Eventually, I want to do emmeans(RG_add, ~ Variety|eater)


Solution

  • The add_grouping() function currently requires a single nested factor. So you need to create that one factor. That may be done using the levels<- method:

    library(emmeans)
    MOats.lm = lm(yield ~ Block + Variety, data = MOats)
    
    RG = ref_grid(MOats.lm)
    RG
    ## 'emmGrid' object with variables:
    ##     Block = VI, V, III, IV, II, I
    ##     Variety = Golden Rain, Marvellous, Victory
    ##     rep.meas = multivariate response levels: 0, 0.2, 0.4, 0.6
    
    BVlev = do.call(paste, expand.grid(c(6, 5, 3, 4, 2, 1), c("G", "M", "V")))
    
    levels(RG) = list(BV = BVlev, rep.meas = c(0, 0.2, 0.4, 0.6))
    RG
    ## 'emmGrid' object with variables:
    ##     BV = 6 G, 5 G, 3 G, 4 G, 2 G, 1 G, 6 M, 5 M, 3 M, 4 M, 2 M, 1 M, 6 V, 5 V, 3 V, 4 V, 2 V, 1 V
    ##     rep.meas = multivariate response levels: 0.0, 0.2, 0.4, 0.6
    

    Created on 2021-08-17 by the reprex package (v2.0.0)

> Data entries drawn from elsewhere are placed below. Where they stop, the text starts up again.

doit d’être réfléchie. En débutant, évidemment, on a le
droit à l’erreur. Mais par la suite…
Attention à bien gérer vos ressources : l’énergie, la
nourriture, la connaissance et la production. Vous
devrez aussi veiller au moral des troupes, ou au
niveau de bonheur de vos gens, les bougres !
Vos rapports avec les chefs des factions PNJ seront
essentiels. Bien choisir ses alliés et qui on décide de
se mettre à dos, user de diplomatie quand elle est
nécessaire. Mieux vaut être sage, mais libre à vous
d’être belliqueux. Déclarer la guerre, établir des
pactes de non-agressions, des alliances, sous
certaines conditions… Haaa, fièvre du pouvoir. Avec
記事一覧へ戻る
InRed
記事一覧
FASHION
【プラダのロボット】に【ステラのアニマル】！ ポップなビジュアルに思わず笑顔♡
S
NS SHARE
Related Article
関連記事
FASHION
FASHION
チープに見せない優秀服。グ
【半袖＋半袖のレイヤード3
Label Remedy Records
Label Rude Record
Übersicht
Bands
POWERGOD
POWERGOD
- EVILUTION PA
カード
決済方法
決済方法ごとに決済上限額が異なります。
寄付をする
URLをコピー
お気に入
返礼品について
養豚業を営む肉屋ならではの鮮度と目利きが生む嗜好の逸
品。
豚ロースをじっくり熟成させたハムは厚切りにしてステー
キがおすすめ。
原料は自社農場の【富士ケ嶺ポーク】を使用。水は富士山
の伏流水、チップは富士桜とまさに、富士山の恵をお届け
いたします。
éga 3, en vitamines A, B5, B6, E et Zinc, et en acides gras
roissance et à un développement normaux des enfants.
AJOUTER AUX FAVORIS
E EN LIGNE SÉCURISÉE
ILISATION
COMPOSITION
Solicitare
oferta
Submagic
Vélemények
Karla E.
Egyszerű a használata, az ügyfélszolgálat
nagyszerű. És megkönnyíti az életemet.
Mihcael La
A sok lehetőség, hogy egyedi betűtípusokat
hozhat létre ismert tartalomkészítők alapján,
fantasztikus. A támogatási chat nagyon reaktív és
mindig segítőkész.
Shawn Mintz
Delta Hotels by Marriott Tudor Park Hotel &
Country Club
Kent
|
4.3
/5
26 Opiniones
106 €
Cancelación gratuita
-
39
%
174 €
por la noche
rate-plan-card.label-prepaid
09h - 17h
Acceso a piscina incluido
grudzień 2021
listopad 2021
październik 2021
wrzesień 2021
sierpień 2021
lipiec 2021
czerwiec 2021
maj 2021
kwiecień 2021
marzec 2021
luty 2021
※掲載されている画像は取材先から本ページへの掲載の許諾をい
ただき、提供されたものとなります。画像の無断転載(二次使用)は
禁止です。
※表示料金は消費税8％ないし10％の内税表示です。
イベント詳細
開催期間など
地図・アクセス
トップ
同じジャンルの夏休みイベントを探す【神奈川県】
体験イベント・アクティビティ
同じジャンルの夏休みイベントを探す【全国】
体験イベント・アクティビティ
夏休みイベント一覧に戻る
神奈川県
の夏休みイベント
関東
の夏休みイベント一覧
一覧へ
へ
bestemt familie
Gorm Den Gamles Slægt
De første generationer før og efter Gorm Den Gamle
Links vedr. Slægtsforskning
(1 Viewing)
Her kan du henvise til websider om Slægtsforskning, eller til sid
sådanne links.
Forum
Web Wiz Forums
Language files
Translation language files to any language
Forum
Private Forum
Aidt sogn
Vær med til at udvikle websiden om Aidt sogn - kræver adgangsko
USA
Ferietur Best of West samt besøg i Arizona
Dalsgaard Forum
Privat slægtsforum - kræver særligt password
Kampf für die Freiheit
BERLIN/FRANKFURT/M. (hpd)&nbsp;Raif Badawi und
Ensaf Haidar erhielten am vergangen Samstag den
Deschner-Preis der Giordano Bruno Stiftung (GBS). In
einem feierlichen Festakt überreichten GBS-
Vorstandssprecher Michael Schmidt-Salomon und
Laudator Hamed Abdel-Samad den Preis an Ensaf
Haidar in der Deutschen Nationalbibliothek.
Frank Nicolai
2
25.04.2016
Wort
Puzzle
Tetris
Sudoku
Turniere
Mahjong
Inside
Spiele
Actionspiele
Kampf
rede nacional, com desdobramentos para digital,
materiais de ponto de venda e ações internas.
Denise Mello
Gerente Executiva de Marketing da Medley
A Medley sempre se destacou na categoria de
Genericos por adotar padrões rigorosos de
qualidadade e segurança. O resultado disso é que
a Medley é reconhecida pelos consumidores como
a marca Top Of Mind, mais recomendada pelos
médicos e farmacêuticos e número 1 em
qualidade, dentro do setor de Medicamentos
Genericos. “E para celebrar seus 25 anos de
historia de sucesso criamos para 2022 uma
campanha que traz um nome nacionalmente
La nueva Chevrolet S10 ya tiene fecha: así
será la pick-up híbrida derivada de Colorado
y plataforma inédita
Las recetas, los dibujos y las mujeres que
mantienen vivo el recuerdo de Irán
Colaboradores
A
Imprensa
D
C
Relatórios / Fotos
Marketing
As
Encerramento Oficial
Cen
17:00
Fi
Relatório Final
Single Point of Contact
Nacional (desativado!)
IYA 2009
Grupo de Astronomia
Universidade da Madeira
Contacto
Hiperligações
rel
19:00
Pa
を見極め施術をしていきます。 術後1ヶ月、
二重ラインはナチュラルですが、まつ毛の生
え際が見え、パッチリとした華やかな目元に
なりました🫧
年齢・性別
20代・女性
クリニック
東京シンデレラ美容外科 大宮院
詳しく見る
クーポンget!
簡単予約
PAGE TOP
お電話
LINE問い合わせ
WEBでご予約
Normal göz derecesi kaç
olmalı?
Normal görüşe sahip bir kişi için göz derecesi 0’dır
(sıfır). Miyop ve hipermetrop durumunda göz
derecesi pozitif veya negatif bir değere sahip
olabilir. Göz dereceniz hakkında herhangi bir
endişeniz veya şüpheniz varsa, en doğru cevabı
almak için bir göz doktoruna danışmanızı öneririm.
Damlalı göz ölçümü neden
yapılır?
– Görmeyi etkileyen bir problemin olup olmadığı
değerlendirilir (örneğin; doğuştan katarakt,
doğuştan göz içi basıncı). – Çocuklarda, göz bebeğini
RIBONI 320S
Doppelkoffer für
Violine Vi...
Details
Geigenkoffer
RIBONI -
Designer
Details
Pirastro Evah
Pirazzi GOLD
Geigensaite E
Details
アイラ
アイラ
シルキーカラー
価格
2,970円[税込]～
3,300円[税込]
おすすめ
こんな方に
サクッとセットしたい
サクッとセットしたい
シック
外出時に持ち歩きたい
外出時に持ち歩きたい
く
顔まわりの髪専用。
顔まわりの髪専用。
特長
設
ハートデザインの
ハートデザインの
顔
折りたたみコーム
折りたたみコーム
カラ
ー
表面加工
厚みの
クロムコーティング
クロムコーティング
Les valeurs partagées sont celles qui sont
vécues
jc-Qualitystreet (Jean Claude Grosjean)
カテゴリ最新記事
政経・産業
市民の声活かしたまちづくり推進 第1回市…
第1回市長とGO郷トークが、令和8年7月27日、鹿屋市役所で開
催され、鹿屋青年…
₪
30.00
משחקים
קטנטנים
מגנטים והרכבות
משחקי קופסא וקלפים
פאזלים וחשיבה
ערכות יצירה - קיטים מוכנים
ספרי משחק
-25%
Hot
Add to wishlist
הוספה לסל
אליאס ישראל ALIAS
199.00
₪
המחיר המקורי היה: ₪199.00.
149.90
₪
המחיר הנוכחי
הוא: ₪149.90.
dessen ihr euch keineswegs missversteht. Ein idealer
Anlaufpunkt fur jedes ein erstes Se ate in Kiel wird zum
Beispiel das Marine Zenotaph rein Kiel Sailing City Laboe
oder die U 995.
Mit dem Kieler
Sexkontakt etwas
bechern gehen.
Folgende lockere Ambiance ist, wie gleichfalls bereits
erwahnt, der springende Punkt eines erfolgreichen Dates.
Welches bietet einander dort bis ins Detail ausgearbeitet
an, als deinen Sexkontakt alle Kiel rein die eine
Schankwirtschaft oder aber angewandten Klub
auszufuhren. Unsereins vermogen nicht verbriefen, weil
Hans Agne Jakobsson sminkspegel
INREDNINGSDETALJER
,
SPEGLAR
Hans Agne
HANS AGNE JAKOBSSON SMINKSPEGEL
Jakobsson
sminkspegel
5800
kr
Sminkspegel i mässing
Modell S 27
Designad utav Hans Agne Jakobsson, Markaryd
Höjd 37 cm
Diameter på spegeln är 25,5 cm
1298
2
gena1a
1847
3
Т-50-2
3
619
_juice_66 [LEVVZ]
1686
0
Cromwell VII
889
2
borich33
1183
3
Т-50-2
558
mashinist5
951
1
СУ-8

    Now you can proceed with add_grouping(RG, "eater", "VB", eaters). The length of eaters must be 18, such that each element specifies which eater is associated with each level of BV.

    When replacing the levels, you need to be careful to preserve the relative order of the factors in the list of levels. The factors being combined need to be consecutive.